CONSIGNE 1:
Affichez à l'identique tout le listing, depuis sa première ligne jusqu'à la ligne contenant "v(-25.4, -372.84) *", ces deux lignes comprises.

TEXTE RETENU:
◆ ◆ ◆
À quel stade d’un conflit, sur la base de quels accomplissements – ou contraintes–, les belligérants consentent-ils à arrêter les frais, ne serait-ce que pour reprendre souffle ? Une quinzaine de milliers de Palestiniens tués pour 1 200 Israéliens, treize dents pour une dent, est-ce déjà un score suffisamment honorable pour Benjamin Netanyahu ? Avantageux lui aussi, le taux de change de trois pour un qui a été retenu pour le troc entre otages et prisonniers entamé hier ?

Pour terribles que soient les chiffres, ils ne sont guère seuls à parler. Bien d’autres paramètres que ceux à caractère strictement militaire devront en effet être pris en compte quand prendra effectivement fin la guerre de Gaza, et que le moment sera venu de distribuer les lauriers. Dans l’intervalle cependant, on ne perdra pas de vue que bien des compétitions de sport violent sont gagnées non point par knock-out, mais aux points. Or c’est sur plus d’un de ceux-là que le chef du gouvernement israélien a dû céder, même si pour ouvrir la boîte de Pandore, le Hamas palestinien a payé le prix fort.

Pas de cessez-le-feu, pas même de pause avant l’éradication intégrale du Hamas, s’était juré le Premier ministre israélien. Le voilà pourtant qui se résigne à une trêve en tranches de quatre jours non seulement renouvelables mais susceptibles, selon son principal artisan, le Qatar, de conduire à un arrêt total des combats. Mieux encore, pour se racheter auprès des familles d’otages qui le harcèlent, il a dû négocier indirectement avec ceux-là mêmes qu’il vouait aux enfers, accepter inévitablement certaines de leurs exigences. De mieux en mieux, il lui a bien fallu se répandre en remerciements publics au même Qatar qui finance le Hamas, qui abrite même sur son territoire le chef de ce mouvement et autres planqués de haut rang. En revanche, il serait bien aventureux de croire que Netanyahu a définitivement renoncé à son projet de guerre longue, laquelle retarderait d’autant le moment de rendre compte de sa gestion.
◆ ◆ ◆
DONNÉES À TRAITER:
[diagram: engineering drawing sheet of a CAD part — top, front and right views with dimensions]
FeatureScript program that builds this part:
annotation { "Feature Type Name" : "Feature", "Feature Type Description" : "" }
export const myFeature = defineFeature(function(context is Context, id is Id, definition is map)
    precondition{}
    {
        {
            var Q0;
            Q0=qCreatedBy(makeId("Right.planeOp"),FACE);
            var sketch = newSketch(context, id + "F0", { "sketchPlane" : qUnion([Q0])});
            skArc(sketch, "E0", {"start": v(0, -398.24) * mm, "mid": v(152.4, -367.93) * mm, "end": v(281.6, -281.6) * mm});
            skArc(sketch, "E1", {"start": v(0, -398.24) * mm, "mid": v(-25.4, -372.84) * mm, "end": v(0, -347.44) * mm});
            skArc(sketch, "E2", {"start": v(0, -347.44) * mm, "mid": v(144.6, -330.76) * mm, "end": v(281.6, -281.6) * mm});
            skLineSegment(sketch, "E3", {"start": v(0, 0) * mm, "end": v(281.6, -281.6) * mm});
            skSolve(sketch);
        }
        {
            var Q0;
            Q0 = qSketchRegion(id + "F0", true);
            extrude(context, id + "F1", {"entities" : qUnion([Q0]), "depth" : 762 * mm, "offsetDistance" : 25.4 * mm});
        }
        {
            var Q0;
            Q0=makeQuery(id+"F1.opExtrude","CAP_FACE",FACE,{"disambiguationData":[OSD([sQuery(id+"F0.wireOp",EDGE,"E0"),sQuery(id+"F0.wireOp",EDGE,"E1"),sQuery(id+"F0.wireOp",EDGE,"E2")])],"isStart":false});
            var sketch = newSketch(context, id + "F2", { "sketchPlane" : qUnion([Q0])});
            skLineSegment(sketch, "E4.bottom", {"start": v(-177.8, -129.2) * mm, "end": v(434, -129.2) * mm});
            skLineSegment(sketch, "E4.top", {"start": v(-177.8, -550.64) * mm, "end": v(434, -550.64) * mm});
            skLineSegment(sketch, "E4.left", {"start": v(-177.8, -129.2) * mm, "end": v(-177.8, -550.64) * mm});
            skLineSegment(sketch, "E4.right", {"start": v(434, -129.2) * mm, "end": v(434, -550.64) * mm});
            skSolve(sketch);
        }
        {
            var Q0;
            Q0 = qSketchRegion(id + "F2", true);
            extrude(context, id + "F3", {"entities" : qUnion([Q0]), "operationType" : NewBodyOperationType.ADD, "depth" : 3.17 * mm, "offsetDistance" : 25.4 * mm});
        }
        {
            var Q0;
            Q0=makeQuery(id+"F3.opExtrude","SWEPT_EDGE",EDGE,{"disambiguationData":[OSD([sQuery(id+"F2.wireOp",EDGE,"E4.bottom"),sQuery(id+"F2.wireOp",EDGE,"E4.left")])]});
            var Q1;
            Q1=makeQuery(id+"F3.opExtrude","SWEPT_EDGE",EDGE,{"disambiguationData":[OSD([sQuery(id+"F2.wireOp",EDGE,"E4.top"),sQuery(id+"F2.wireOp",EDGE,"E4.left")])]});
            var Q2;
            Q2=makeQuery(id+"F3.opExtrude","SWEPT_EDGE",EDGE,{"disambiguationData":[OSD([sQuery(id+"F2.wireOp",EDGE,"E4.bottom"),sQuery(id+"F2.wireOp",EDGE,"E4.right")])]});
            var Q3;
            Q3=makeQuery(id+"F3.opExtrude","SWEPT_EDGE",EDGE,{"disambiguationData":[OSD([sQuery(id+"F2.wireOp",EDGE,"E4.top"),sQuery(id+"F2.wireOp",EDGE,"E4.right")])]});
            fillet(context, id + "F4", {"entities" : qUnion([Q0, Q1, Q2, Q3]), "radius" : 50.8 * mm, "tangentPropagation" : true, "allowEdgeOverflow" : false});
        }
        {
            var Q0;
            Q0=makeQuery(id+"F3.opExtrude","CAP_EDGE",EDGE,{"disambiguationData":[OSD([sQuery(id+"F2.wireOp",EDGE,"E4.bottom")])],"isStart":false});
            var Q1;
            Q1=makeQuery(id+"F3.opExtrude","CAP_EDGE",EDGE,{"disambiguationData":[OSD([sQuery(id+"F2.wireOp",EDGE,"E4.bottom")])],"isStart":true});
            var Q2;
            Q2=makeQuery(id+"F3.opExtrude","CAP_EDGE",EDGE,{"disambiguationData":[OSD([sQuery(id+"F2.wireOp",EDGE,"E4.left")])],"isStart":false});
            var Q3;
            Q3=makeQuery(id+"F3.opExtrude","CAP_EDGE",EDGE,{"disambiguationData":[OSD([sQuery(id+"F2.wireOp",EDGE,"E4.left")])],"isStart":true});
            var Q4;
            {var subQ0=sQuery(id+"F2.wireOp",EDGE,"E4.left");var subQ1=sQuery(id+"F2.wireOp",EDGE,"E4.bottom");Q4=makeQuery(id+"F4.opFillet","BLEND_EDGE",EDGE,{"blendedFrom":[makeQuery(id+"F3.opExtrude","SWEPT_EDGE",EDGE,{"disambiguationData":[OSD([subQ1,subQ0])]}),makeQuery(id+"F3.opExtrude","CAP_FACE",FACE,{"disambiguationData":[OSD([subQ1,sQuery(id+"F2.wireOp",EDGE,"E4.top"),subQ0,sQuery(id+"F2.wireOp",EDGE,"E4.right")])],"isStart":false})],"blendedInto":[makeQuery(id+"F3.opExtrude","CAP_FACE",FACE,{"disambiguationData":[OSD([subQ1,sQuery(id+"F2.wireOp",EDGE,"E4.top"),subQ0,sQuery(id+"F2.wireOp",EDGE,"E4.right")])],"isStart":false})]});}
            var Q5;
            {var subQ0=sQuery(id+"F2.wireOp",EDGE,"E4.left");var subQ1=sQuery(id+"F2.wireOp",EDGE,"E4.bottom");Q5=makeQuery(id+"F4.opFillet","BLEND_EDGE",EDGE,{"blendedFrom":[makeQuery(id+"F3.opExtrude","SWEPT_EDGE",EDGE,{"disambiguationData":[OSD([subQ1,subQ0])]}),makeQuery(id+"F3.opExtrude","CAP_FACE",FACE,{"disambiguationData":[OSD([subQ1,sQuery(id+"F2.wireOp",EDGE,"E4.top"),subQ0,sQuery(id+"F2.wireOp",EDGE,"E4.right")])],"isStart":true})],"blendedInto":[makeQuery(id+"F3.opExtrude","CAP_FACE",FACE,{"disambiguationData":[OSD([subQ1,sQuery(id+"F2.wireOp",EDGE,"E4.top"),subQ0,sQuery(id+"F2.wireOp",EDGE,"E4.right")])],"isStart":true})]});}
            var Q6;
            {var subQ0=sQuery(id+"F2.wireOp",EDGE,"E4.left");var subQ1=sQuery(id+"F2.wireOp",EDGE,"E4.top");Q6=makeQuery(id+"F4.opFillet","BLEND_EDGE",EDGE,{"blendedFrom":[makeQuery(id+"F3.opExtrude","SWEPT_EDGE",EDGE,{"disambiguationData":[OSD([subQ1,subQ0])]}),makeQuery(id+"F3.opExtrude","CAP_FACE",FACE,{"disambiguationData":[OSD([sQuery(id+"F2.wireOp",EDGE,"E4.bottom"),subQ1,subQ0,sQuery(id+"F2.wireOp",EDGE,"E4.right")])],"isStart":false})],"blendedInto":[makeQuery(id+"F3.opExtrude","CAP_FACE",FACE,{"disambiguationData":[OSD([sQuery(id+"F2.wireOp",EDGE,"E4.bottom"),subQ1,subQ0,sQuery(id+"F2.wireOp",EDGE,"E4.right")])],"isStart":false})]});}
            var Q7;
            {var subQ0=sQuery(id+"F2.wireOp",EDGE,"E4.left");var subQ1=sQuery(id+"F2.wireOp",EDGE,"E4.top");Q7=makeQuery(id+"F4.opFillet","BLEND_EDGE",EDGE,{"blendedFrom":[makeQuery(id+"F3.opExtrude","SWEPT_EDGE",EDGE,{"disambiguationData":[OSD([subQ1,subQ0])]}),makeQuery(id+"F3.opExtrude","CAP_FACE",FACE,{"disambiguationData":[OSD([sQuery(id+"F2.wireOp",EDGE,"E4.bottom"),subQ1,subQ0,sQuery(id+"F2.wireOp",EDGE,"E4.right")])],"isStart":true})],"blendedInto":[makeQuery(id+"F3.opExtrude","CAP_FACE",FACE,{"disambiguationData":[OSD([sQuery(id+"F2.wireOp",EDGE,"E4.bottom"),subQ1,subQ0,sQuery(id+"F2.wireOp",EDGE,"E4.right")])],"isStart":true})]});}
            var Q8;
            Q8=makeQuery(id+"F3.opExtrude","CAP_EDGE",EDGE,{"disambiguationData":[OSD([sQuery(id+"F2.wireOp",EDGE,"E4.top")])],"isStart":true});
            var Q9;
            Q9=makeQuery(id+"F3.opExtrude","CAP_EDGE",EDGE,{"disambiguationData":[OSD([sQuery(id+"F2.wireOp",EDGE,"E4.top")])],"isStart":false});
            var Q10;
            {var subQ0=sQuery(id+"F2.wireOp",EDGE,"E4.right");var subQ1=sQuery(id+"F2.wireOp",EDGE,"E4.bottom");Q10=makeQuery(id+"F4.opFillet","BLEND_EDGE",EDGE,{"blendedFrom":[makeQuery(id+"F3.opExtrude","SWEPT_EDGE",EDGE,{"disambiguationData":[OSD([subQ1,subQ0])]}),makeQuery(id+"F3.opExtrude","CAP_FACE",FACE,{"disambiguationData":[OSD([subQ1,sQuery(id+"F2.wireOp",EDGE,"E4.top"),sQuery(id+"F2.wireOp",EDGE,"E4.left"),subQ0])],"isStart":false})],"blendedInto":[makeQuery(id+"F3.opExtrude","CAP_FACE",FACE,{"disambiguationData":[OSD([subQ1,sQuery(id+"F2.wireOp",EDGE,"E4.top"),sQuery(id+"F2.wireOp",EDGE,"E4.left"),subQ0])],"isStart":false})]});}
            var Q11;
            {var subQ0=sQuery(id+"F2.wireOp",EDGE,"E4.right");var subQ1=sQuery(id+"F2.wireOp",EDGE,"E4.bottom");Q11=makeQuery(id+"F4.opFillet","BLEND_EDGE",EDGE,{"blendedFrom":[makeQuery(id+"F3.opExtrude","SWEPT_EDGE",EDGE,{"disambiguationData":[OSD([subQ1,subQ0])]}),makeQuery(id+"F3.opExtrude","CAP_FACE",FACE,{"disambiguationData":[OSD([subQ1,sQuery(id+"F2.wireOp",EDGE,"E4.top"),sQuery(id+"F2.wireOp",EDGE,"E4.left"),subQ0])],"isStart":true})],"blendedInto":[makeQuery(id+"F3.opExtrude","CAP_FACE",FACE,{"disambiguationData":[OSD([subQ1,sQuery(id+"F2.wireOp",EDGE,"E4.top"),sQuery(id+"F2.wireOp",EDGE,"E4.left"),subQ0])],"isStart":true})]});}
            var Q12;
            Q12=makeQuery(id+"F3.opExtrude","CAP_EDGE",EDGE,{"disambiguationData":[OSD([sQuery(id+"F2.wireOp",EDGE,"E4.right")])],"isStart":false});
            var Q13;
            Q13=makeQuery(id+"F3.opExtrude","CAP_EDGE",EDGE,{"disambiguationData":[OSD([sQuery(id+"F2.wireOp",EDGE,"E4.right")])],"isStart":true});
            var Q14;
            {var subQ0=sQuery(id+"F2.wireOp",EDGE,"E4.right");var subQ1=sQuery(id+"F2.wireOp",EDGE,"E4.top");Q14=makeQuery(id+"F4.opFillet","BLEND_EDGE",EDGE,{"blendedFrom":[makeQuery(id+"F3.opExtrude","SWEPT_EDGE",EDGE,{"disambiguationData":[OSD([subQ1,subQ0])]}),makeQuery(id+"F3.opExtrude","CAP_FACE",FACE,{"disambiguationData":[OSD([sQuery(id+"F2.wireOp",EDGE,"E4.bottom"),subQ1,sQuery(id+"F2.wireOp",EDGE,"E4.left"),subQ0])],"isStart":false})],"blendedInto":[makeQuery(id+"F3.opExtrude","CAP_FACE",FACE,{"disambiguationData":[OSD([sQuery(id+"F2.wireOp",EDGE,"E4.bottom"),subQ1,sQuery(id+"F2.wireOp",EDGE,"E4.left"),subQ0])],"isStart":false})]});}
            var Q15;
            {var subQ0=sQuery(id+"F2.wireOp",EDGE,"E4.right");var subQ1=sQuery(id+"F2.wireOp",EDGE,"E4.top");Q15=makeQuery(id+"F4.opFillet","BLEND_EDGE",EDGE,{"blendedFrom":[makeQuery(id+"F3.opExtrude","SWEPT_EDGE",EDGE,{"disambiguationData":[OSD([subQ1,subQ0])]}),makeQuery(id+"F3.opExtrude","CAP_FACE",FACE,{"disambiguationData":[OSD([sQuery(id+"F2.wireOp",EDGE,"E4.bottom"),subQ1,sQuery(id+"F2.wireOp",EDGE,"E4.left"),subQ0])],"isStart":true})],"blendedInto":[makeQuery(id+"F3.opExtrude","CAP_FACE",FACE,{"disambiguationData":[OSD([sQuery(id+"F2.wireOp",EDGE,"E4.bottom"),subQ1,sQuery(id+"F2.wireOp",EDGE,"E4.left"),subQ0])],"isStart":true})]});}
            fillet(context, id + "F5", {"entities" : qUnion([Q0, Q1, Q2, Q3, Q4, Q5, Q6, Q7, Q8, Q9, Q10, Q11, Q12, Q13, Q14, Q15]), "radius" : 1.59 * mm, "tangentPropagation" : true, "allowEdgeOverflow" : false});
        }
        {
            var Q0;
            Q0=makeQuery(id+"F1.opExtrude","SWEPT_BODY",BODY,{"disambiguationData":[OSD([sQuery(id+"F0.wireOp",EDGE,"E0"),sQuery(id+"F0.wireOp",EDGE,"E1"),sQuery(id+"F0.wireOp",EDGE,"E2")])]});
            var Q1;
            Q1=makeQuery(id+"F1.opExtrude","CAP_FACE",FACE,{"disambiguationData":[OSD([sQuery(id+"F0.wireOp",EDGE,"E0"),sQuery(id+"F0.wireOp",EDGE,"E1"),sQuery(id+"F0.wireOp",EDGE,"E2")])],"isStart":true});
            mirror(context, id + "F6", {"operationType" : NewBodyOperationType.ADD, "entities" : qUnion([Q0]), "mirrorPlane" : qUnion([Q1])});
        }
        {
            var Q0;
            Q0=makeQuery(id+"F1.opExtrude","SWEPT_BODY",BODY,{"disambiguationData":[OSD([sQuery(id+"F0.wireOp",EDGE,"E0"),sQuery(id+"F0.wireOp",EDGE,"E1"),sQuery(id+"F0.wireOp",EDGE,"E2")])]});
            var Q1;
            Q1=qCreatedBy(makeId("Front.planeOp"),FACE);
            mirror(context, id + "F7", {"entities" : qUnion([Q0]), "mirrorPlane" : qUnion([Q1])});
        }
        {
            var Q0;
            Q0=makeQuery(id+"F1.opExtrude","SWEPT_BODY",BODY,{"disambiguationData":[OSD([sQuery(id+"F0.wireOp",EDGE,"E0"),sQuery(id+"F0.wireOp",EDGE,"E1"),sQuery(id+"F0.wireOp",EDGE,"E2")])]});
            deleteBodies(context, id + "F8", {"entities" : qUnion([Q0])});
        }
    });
◆ ◆ ◆
CONSIGNE 2:
Poursuivez le texte sur la trêve dans la guerre de Gaza à partir de sa dernière phrase.

RÉSULTAT 1:
[diagram: engineering drawing sheet of a CAD part — top, front and right views with dimensions]
FeatureScript program that builds this part:
annotation { "Feature Type Name" : "Feature", "Feature Type Description" : "" }
export const myFeature = defineFeature(function(context is Context, id is Id, definition is map)
    precondition{}
    {
        {
            var Q0;
            Q0=qCreatedBy(makeId("Right.planeOp"),FACE);
            var sketch = newSketch(context, id + "F0", { "sketchPlane" : qUnion([Q0])});
            skArc(sketch, "E0", {"start": v(0, -398.24) * mm, "mid": v(152.4, -367.93) * mm, "end": v(281.6, -281.6) * mm});
            skArc(sketch, "E1", {"start": v(0, -398.24) * mm, "mid": v(-25.4, -372.84) * mm, "end": v(0, -347.44) * mm});

RÉSULTAT 2:
Face à l’énormité des enjeux pour un Israël fort capable de rivaliser avec le Liban en matière de corruption politique, les fraudes pour lesquelles est poursuivi le chef du Likoud passeraient sans doute aujourd’hui pour des peccadilles. À peine aussi graves paraissent aussi ses tentatives de neutraliser la Cour suprême israélienne, manœuvre qui, bien avant l’opération Déluge d’al-Aqsa, jetait des dizaines de milliers de manifestants dans la rue. À Netanyahu, les Israéliens reprochent surtout d’avoir parié sur le Hamas, d’avoir aidé la milice islamiste à régner sur Gaza à seule fin d’affaiblir l’Autorité palestinienne installée à Ramallah. Ils ne lui pardonnent pas les incroyables failles sécuritaires du 7 octobre, le point de passage d’Ezer passablement dégarni, la troupe occupée à épauler les colons en Cisjordanie.

Parce que la barbarie, ça use, ça use (et pas que les habitations, hôpitaux et écoles !), s’ajoute au dossier la nette érosion de la tonitruante faveur diplomatique dont bénéficiait au départ l’État hébreu auprès du monde occidental. Sont venues enfoncer le clou les condamnations sans appel prononcées par les diverses organisations humanitaires de l’ONU, certaines allant jusqu’à user des termes de génocide et d’apartheid. Le résultat en est que pour la toute première fois dans les annales se trouve lézardée la légendaire union sacrée entourant les guerres israéliennes ; l’opposition en est à réclamer ouvertement en effet le départ de Bibi et la tenue d’élections anticipées. Mais est-ce assez pour lui interdire du moins toute velléité de relancer sa fuite en avant, d’élargir le conflit en dépit des recommandations US en multipliant les provocations à la frontière libanaise ?

C’est à Washington que se trouve sans doute la réponse. Israël est littéralement sous perfusion américaine et, outre les armes et les munitions, le flot nourricier comporte des masses de dollars destinés à une économie ne tournant plus qu’au ralenti, du fait du rappel des réservistes. En dépit des apparences, ce n’est vraisemblablement pas un chèque en blanc que Joe Biden a donné à Benjamin Netanyahu. Aussi faut-il espérer que la Maison de même couleur a fini par s’effarer de tout cet amas de factures maculées de rouge que lui expédie son peu honorable correspondant.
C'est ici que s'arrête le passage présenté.